Negativland releases responded to news almost as soon as it broke, a pace that reflected Joyce’ radio routine. Beginning in the late Eighties, the topical sound collages engendered controversy and confusion, embroiling Negativland in high-profile copyright battles and positioning its members as prescient, provocative thinkers regarding fair use and sampling. Joyce contributed to more than 25 Negativland records, many of his “Over the Edge” programs appeared as stand-alone CD titles, and the show clocked more than 5,000 broadcasting hours total, amounting to a voluminous body of work.

Last year, Negativland released It’s All in Your Head, a sample-based interrogation of organized religion and dogma that started independently on-air. The final product — which pits religious pundits against one another until assumptions of faith collapse under Negativland’s inventive arrangements — emphasizes the intellectual diligence that Joyce applied to his work. “His arguments for keeping or ditching things were always amazingly spirited and interesting,” Conheim said.

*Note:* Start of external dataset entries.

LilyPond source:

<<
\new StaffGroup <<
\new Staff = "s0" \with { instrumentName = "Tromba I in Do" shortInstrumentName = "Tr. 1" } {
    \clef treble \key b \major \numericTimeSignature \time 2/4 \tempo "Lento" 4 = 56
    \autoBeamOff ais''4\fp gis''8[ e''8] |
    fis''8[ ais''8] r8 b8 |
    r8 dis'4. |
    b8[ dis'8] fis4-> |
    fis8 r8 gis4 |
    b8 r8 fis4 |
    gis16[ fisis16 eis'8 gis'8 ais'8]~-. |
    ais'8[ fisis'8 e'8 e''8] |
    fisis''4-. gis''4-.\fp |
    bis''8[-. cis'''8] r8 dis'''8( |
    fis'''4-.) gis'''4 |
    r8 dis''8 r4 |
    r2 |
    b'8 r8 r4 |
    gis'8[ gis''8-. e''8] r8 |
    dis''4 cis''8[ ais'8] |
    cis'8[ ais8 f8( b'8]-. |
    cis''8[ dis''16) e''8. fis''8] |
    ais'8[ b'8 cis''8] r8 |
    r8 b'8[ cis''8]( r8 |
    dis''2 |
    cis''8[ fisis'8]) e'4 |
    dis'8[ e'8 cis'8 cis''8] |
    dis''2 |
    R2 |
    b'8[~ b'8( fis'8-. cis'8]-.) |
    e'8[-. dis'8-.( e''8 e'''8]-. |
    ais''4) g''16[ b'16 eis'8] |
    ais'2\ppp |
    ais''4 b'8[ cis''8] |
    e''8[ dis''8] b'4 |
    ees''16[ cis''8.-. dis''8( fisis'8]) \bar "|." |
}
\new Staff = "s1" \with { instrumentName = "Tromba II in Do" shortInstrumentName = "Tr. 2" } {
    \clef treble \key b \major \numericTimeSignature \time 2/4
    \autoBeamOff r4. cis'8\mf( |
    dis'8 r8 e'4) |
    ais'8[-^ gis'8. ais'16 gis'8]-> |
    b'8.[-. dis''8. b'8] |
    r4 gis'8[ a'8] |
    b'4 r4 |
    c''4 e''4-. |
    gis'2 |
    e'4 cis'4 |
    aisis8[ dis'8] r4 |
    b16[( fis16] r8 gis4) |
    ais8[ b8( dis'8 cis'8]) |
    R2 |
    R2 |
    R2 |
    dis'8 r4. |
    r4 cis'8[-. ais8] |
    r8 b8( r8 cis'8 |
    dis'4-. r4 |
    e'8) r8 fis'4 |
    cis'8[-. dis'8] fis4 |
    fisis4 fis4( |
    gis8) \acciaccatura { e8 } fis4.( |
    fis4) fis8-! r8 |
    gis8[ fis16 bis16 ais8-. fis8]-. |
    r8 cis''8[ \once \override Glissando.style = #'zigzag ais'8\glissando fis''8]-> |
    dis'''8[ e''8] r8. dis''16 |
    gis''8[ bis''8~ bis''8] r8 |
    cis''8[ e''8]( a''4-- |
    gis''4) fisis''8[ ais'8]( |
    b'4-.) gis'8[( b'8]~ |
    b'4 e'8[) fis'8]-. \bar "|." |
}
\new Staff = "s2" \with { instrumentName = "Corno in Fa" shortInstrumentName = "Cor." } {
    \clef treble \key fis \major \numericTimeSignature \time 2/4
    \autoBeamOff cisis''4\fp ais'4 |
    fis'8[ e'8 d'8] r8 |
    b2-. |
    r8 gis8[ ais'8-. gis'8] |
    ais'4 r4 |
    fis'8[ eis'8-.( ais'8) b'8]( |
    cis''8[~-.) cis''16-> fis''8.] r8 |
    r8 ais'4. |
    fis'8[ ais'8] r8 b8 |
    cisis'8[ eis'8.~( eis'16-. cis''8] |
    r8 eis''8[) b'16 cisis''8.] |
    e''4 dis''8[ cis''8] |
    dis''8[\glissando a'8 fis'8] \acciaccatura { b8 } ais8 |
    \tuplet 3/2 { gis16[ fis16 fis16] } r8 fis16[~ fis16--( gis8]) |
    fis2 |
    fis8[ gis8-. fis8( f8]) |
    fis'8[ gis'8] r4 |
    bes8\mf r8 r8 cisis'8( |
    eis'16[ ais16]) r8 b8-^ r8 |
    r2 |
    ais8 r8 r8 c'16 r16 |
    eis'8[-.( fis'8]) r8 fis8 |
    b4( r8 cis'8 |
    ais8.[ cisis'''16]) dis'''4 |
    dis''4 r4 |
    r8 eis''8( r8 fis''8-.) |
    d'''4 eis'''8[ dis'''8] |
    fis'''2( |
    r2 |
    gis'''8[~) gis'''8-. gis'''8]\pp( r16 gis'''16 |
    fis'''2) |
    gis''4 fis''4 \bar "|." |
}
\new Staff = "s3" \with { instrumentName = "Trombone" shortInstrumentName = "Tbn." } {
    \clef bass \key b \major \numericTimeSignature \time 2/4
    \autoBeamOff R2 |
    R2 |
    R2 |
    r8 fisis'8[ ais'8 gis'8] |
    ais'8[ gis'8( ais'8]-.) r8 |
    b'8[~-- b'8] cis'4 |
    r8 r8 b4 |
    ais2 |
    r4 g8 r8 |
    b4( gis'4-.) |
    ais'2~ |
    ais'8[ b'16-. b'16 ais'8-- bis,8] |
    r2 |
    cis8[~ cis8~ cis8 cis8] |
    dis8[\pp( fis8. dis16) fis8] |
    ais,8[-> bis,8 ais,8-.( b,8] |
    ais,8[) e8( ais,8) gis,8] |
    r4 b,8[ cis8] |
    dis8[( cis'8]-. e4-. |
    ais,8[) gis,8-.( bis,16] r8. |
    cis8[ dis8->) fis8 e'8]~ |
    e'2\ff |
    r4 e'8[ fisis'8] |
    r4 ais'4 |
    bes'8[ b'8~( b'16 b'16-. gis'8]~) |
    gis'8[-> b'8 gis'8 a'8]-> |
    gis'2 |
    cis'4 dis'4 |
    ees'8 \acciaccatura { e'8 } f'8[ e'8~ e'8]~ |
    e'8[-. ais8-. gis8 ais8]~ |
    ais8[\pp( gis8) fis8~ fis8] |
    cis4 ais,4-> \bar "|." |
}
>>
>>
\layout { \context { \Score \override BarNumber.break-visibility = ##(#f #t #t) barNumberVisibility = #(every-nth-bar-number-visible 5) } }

At home, Conheim said, “[Joyce] had a zone, a sort of hovel, a place where he was literally surrounded in every moment by a tool to make art with.” He slept with the radio on and played multiple television sets at once in the interest of snatching tidbits of sound with a tape recorder.

Derk Richardson, the KPFA DJ whose show was scheduled before Joyce’s, described him as quietly passionate. Richardson added that Joyce regularly gave him crop-circle calendars around Christmas.

“He was a complete outlaw at the radio station,” recalled Conheim fondly. “Since he was on after midnight they kind of gave him a pass.” Richardson emphasized that Joyce “was totally obsessed with creating the best possible radio.”

That’s why Conheim, founding Negativland member Mark Hosler, Jon Leidecker, and kindred KPFA host Doug Wellman appeared on-air in Joyce’s absence. “We couldn’t play it straight,” Conheim said. “It would be contrary to Don’s philosophy to do the usual mourning routine. We had to monkey-wrench it.”

Correction: The original version of this article misstated Richard Lyons’ membership in Negativland. He’s a founding and current member.